Girlfriend Angie is not quite as tolerant:

There’s a lot of fear amongst the Loyalist people that the Catholics will overrun the place. They have six or seven kids, whereas we have the one or two. They don’t want to be British but they’re not above taking the welfare. They’re good at giving to their own, I’ll grant them that, better than we are, everyone round here is for himself. But we don’t want to live their way, and why should we? People don’t want nuns and priests running their lives, teaching their children. Just because a person wants a united Ireland doesn’t make him more Irish than me. You see the difference is we’re happy with our lot. We’ve got our own ways here in Ulster. What we have here, and it’s not very much, we’ve worked for, so we have. Why should we give it away? Let them go down south if that’s what they’re after.

What I admire most about this book is Dean’s clear-eyed ability to reveal the human angle of The Troubles rather than concentrate on the politics of the situation. She never glorifies the violence or takes sides. Perhaps her own background — she is English, middle-class and lives in France — has helped her look at events with an outsider’s cool objectivity.

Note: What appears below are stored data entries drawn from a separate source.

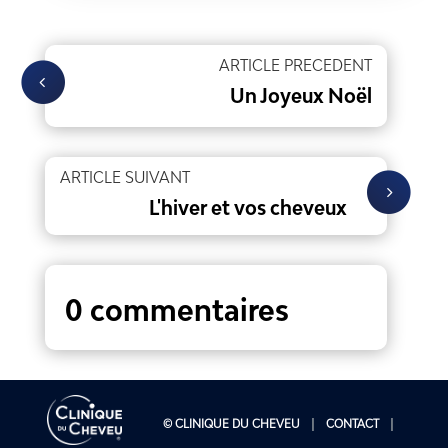
ARTICLE PRECEDENT
Un Joyeux Noël
ARTICLE SUIVANT
L'hiver et vos cheveux
0 commentaires
© CLINIQUE DU CHEVEU
CONTACT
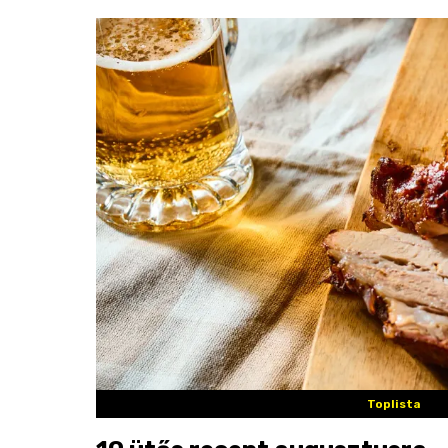
Toplista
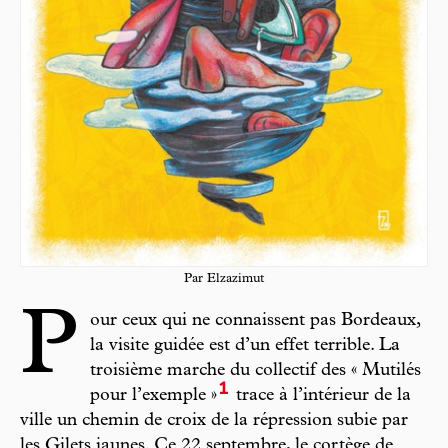
Par Elzazimut
P
our ceux qui ne connaissent pas Bordeaux,
la visite guidée est d’un effet terrible. La
troisième marche du collectif des « Mutilés
1
pour l’exemple »
trace à l’intérieur de la
ville un chemin de croix de la répression subie par
les Gilets jaunes. Ce 22 septembre, le cortège de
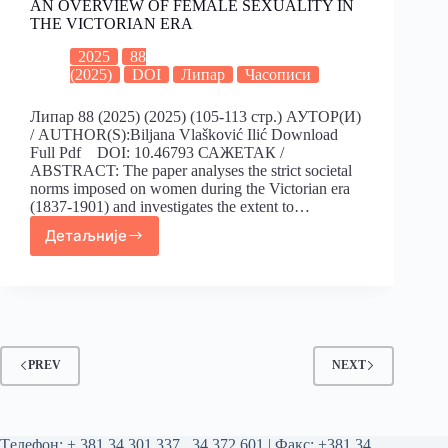
AN OVERVIEW OF FEMALE SEXUALITY IN
THE VICTORIAN ERA
2025
88
(2025)
DOI
Липар
Часописи
Липар 88 (2025) (2025) (105-113 стр.) АУТОР(И)
/ AUTHOR(S):Biljana Vlašković Ilić Download
Full Pdf DOI: 10.46793 САЖЕТАК /
ABSTRACT: The paper analyses the strict societal
norms imposed on women during the Victorian era
(1837-1901) and investigates the extent to…
Детаљније
PREV
NEXT
Tелефон:
+ 381 34 301 337
,
34 372 601
| Факс: +381 34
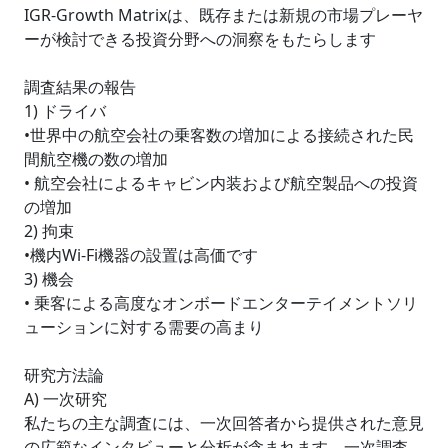
IGR-Growth Matrixは、既存または新規の市場プレーヤ
ーが検討できる投資分野への洞察をもたらします
調査結果の報告
1) ドライバ
•世界中の航空会社の乗客数の増加による接続された民
間航空機の数の増加
• 航空会社によるキャビン内装および航空製品への投資
の増加
2) 拘束
•機内Wi-Fi機器の設置は高価です
3) 機会
• 乗客による高度なオンボードエンターテイメントソリ
ューションに対する需要の高まり
研究方法論
A) 一次研究
私たちの主な調査には、一次回答者から提供された意見
の広範なインタビューと分析が含まれます。一次調査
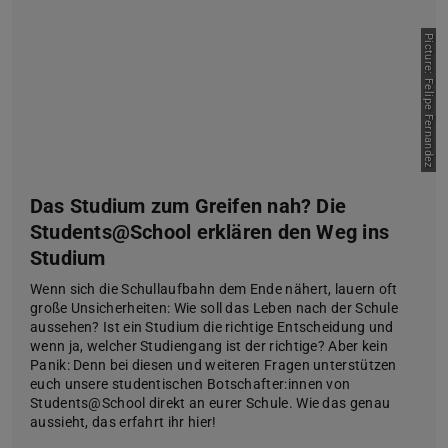
Picture: Felipe Fernandez
Das Studium zum Greifen nah? Die
Students@School erklären den Weg ins
Studium
Wenn sich die Schullaufbahn dem Ende nähert, lauern oft
große Unsicherheiten: Wie soll das Leben nach der Schule
aussehen? Ist ein Studium die richtige Entscheidung und
wenn ja, welcher Studiengang ist der richtige? Aber kein
Panik: Denn bei diesen und weiteren Fragen unterstützen
euch unsere studentischen Botschafter:innen von
Students@School direkt an eurer Schule. Wie das genau
aussieht, das erfahrt ihr hier!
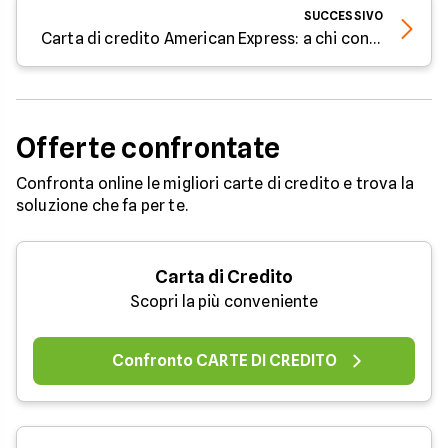
SUCCESSIVO
Carta di credito American Express: a chi conviene
Offerte confrontate
Confronta online le migliori carte di credito e trova la
soluzione che fa per te.
Carta di Credito
Scopri la più conveniente
Confronto CARTE DI CREDITO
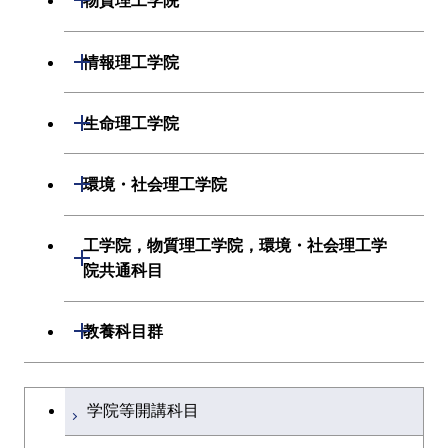
物質理工学院
システム制御系
材料系
開閉
情報理工学院
電気電子系
応用化学系
数理・計算科学系
開閉
生命理工学院
情報通信系
初年次専門科目
情報工学系
生命理工学系
開閉
環境・社会理工学院
経営工学系
創造プロセス科目
初年次専門科目
初年次専門科目
建築学系
工学院，物質理工学院，環境・社会理工学
初年次専門科目
開閉
共通専門科目
創造プロセス科目
院共通科目
創造プロセス科目
土木・環境工学系
創造プロセス科目
共通専門科目
工学院，物質理工学院，環境・社会
開閉
共通専門科目
教養科目群
融合理工学系
共通専門科目
理工学院共通科目
文系教養科目
学士課程を切り替える
初年次専門科目
学院等開講科目
英語科目
創造プロセス科目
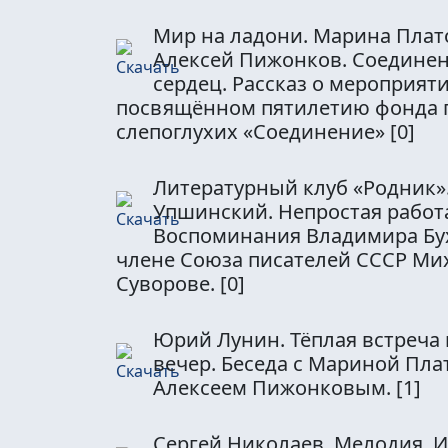
Мир на ладони. Марина Плат
Алексей Пижонков. Соединен
сердец. Рассказ о мероприяти
посвящённом пятилетию фонда 
слепоглухих «Соединение»
[0]
Литературный клуб «Родник»
Упшинский. Непростая работа
Воспоминания Владимира Бу
члене Союза писателей СССР Ми
Суворове.
[0]
Юрий Лунин. Тёплая встреча
вечер. Беседа с Мариной Пла
Алексеем Пижонковым.
[1]
Сергей Николаев. Мелодия. 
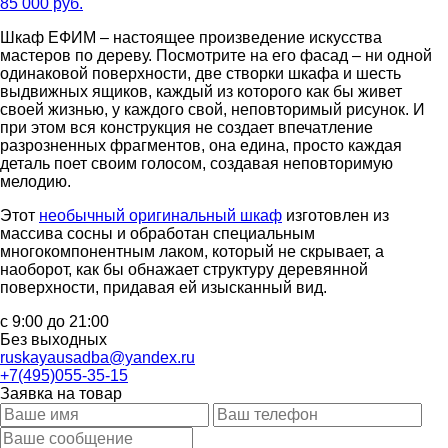
85 000 руб.
Шкаф ЕФИМ – настоящее произведение искусства
мастеров по дереву. Посмотрите на его фасад – ни одной
одинаковой поверхности, две створки шкафа и шесть
выдвижных ящиков, каждый из которого как бы живет
своей жизнью, у каждого свой, неповторимый рисунок. И
при этом вся конструкция не создает впечатление
разрозненных фрагментов, она едина, просто каждая
деталь поет своим голосом, создавая неповторимую
мелодию.
Этот
необычный оригинальный шкаф
изготовлен из
массива сосны и обработан специальным
многокомпонентным лаком, который не скрывает, а
наоборот, как бы обнажает структуру деревянной
поверхности, придавая ей изысканный вид.
с 9:00 до 21:00
Без выходных
ruskayausadba@yandex.ru
+7(495)055-35-15
Заявка на товар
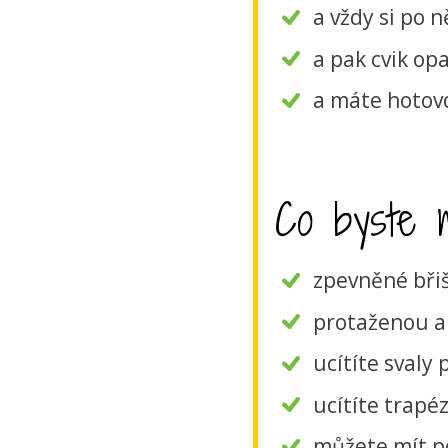
a vždy si po 
a pak cvik op
a máte hotov
Co byste mo
zpevněné břiš
protaženou a 
ucítíte svaly
ucítíte trapéz
můžete mít p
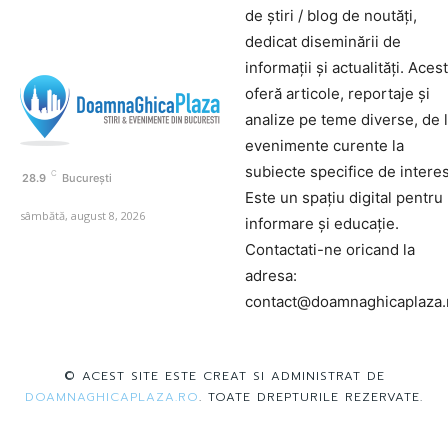
de știri / blog de noutăți,
dedicat diseminării de
informații și actualități. Aces
oferă articole, reportaje și
analize pe teme diverse, de 
evenimente curente la
subiecte specifice de interes
C
28.9
București
Este un spațiu digital pentru
sâmbătă, august 8, 2026
informare și educație.
Contactati-ne oricand la
adresa:
contact@doamnaghicaplaza.
© ACEST SITE ESTE CREAT SI ADMINISTRAT DE
DOAMNAGHICAPLAZA.RO
. TOATE DREPTURILE REZERVATE.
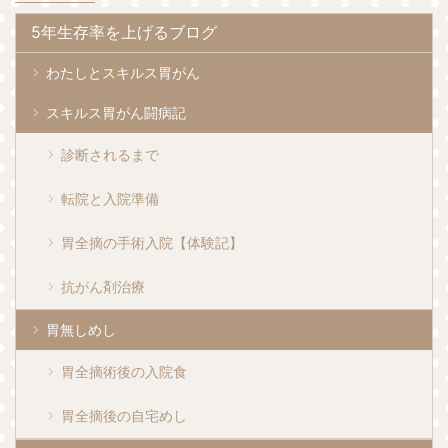
5年生存率を上げるブログ
わたしとスキルス胃がん
スキルス胃がん闘病記
診断されるまで
転院と入院準備
胃全摘の手術入院【体験記】
抗がん剤治療
胃無しめし
胃全摘術後の入院食
胃全摘後の自宅めし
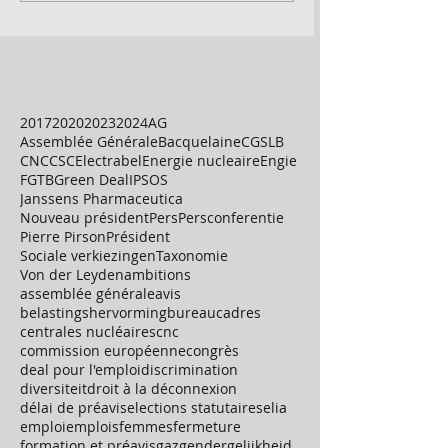
2017
2020
2023
2024
AG
Assemblée Générale
Bacquelaine
CGSLB
CNC
CSC
Electrabel
Energie nucleaire
Engie
FGTB
Green Deal
IPSOS
Janssens Pharmaceutica
Nouveau président
Pers
Persconferentie
Pierre Pirson
Président
Sociale verkiezingen
Taxonomie
Von der Leyden
ambitions
assemblée générale
avis
belastingshervorming
bureau
cadres
centrales nucléaires
cnc
commission européenne
congrès
deal pour l'emploi
discrimination
diversiteit
droit à la déconnexion
délai de préavis
elections statutaires
elia
emploi
emplois
femmes
fermeture
formation et préavis
gaz
gendergelijkheid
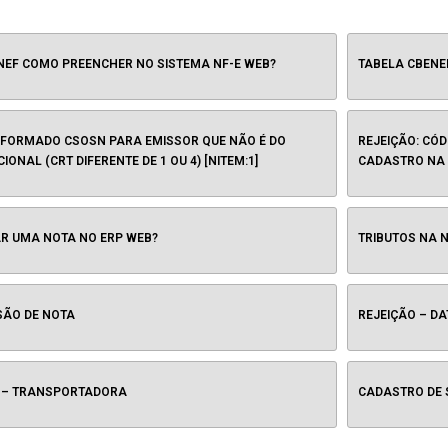
NEF COMO PREENCHER NO SISTEMA NF-E WEB?
TABELA CBENE
INFORMADO CSOSN PARA EMISSOR QUE NÃO É DO
REJEIÇÃO: CÓD
IONAL (CRT DIFERENTE DE 1 OU 4) [NITEM:1]
CADASTRO NA
R UMA NOTA NO ERP WEB?
TRIBUTOS NA 
SÃO DE NOTA
REJEIÇÃO – DA
 – TRANSPORTADORA
CADASTRO DE 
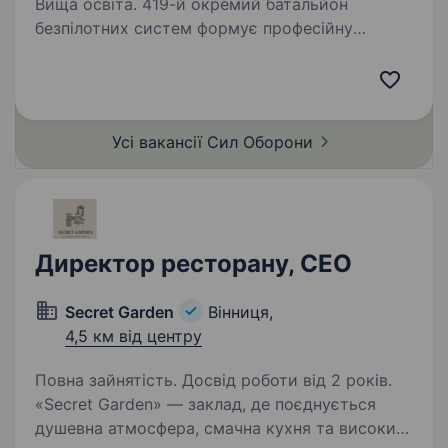
Вища освіта. 419-й окремий батальйон
безпілотних систем формує професійну
команду та запрошує на службу керівника
медіагрупи. Ця посада важлива для організації
медійної діяльності батальйону, бо саме від
вас залежить, як наш…
Усі вакансії Сил
Оборони
Директор ресторану, СЕО
Secret Garden
Вінниця,
4,5 км від центру
Повна зайнятість. Досвід роботи від 2 років.
«Secret Garden» — заклад, де поєднується
душевна атмосфера, смачна кухня та високий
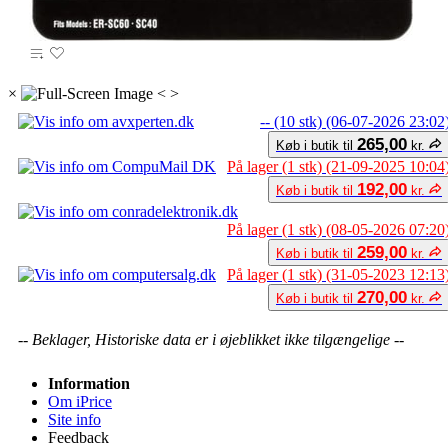
×
<
>
-- (10 stk) (06-07-2026 23:02
265,00
Køb i butik til
kr.
På lager (1 stk) (21-09-2025 10:04
192,00
Køb i butik til
kr.
På lager (1 stk) (08-05-2026 07:20
259,00
Køb i butik til
kr.
På lager (1 stk) (31-05-2023 12:13
270,00
Køb i butik til
kr.
-- Beklager, Historiske data er i øjeblikket ikke tilgængelige --
Information
Om iPrice
Site info
Feedback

It makes for a hugely absorbing and intelligent read, one that lingers in the mind and forces you to think about all sides of the debate. It’s dark, disturbing and absolutely heart-breaking in places. Admittedly, I found it a bit of a slow burner but eventually the atmosphere of this book enveloped me to the point that I thought about it whenever I put it down and couldn’t wait to pick it back up again.

Louise Dean’s first novel, Becoming Strangers, won the Betty Task Prize in 2004 and was longlisted for the Booker Prize in the same year. This Human Season, while critically acclaimed, doesn’t seem to have garnered any awards, which is a shame, because this is a truly brilliant novel, intelligently told and one that shows a very human side to a war that raged for 30 years.